Two alternating VBOs in this case, not double-buffered. :slight_smile:
This was in response to Alfonse’s comment above regarding ATI possibly using a second VBO buffer. They are not.

This is the bad news for ATI if it is true. You didn’t mention the size of VA/VBO, the way they are drawn etc.

Why would this be bad news? Good performance is always better.
If NVidia is using a slow memcpy for VA’s whereas ATI is using DMA then it is a good idea, as it will render faster because it can push the data from CPU->GPU quicker.

The sizes I tested for the VA/VBO were from 1024 vertices to 16.7M vertices split into max blocks of 65536 with culling, using float vertex, float normal, uint color, and ushort and uint index. Both separate individual I,V,N,C arrays and interleaved I+VNC arrays. Drawn using glVertexPointer, glNormalPointer, glColorPointer and DrawElements.
As I mentioned though, I tested on over 6 newer computers, so people with other hardware may get different results than I did.

Static VBOs should be cached in the graphics card memory, so if VAs and VBOs have the same rendering speed that means either VBOs are not in video memory or VAs are cached in the video memory. I really doubt that either of the vendors does cache VAs “on the server side”. That’s why I said what I said. But if AMD do cache VAs in video memory, than the performance would be high (for example if the content of VA is not changed between consecutive draws then “cache” the content), but in that case there will be no difference between the semantic of VA and VBO. I don’t have any AMD card on disposal, but if you post your benchmark I’ll execute it on various NVIDIA cards and various versions of MS Windows, and reply with the results.
I have just changed VBO hints in my application from STATIC_DRAW to STREAM_COPY, and I REALLY HAVE THE SAME RESULTS for both on 8600M GT/Vista. I’ll try also on GTX470/Win7.

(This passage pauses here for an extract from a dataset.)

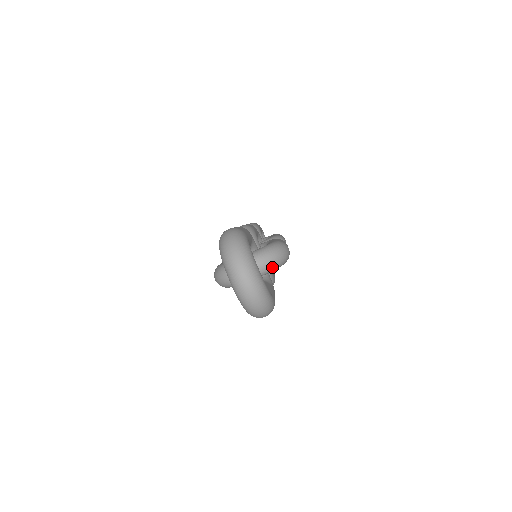
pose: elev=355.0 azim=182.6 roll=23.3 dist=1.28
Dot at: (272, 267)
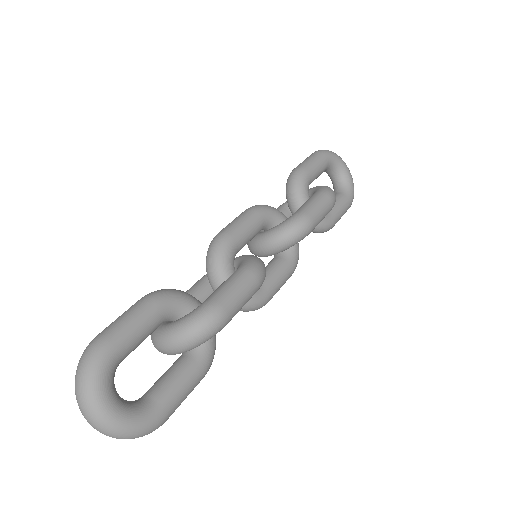
Dot at: (190, 348)
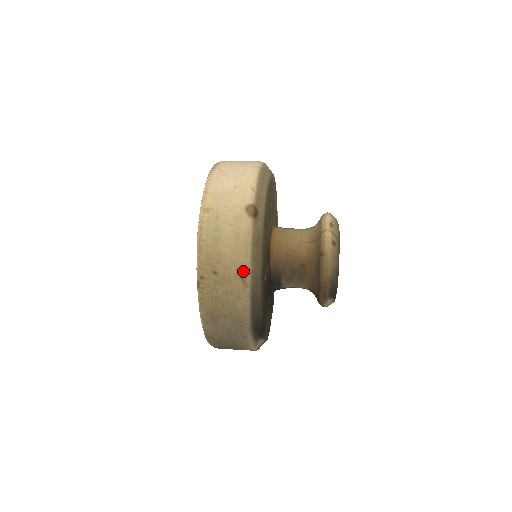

I have just changed VBO hints in my application from STATIC_DRAW to STREAM_COPY

You do know what the difference between “DRAW” and “COPY” is, yes?

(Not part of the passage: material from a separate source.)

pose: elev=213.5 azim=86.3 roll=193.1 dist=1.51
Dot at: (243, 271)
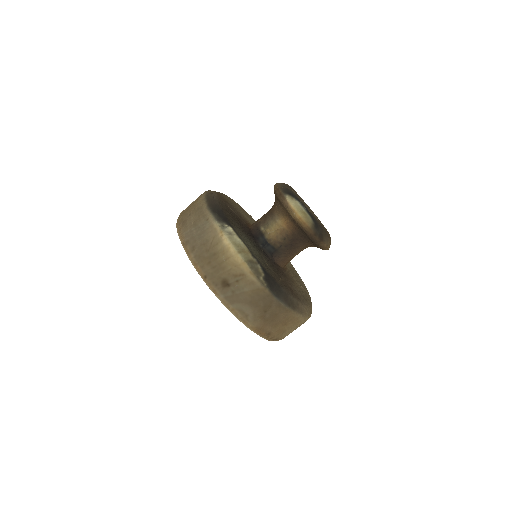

DRAW means that you, the user, will fill it with data directly, either with glBuffer(Sub)Data or mapping with write flags. It means that you, the user, will not read from it, either with glGetBufferSubData or mapping with read flags.

COPY means that you, the user, will neither read from nor write to it. COPY is useful for doing things like transform feedback, where you render to some buffer object that you then use as source for another rendering operation.

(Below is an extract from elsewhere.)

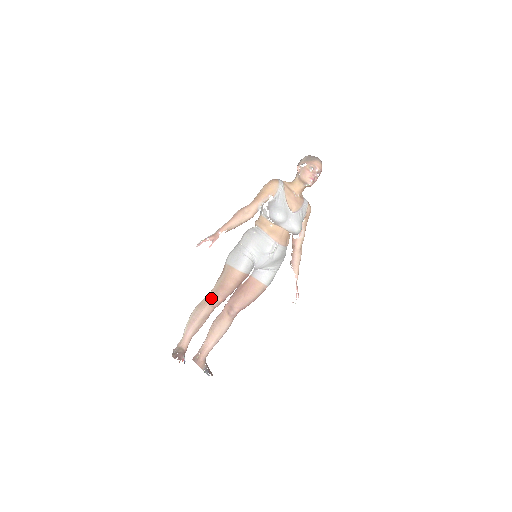
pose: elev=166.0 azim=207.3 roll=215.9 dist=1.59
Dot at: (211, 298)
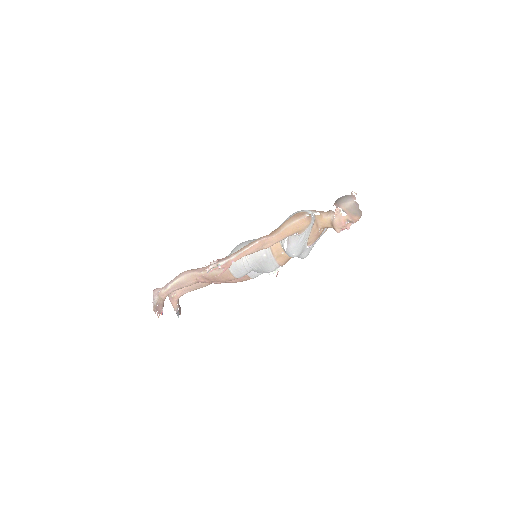
Dot at: (201, 278)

So COPY is the wrong thing.

:slight_smile:
Thank you for clarification, Alfonse!

The following chart depicts what I wanted to say. Next time I’ll be more careful during posting. :wink:

VBO hints chart

Yes, you are correct, STATIC hint data should be located on GPU memory.

To clarify my previous posts if I have confused anyone, the ATI VA is not rendering at the exact same speed as the ATI STREAM VBO, but as I stated it is rendering significantly faster than the NVidia VA.
Since you typically don’t need to display the render output faster than screen refresh rates, ATI VA can visually appear to be almost as fast as VBO for screen updates such as camera movement. This is what I meant previously.
For example, the results that I am getting are along these lines with 2M triangles of I+VNC data, this is typical results of every system I have tested so far:

ATI VA = 56 fps
NVidia VA = 9 fps
ATI VBO STREAM = 200+ fps
NVidia VBO STREAM = 200+ fps

So ATI VA performance will visually look close to VBO performance in this case for my application (regarding 60Hz).
The better way to time this would be milliseconds of course instead of fps, but this is just a quick example.

Sorry, this isn’t a benchmark program, it is an actual CAD-like program being developed.

Can you try turning off threaded optimizations on the nvidia cards (via Riva Tuner or similar), and see if it improves performance of your VAs?

I recently got a new computer with AMD card. I noticed that AMD is more sensitive to memory usage. I can run out of memory on AMD quite fast if I forget to free framebuffers on resize, for example. I did not encounter this on NVIDIA - it seemed to tolerate careless memory management better.

Different memory management strategies might be playing a part in these performance differences. But this is just guessing.

This topic was automatically closed 183 days after the last reply. New replies are no longer allowed.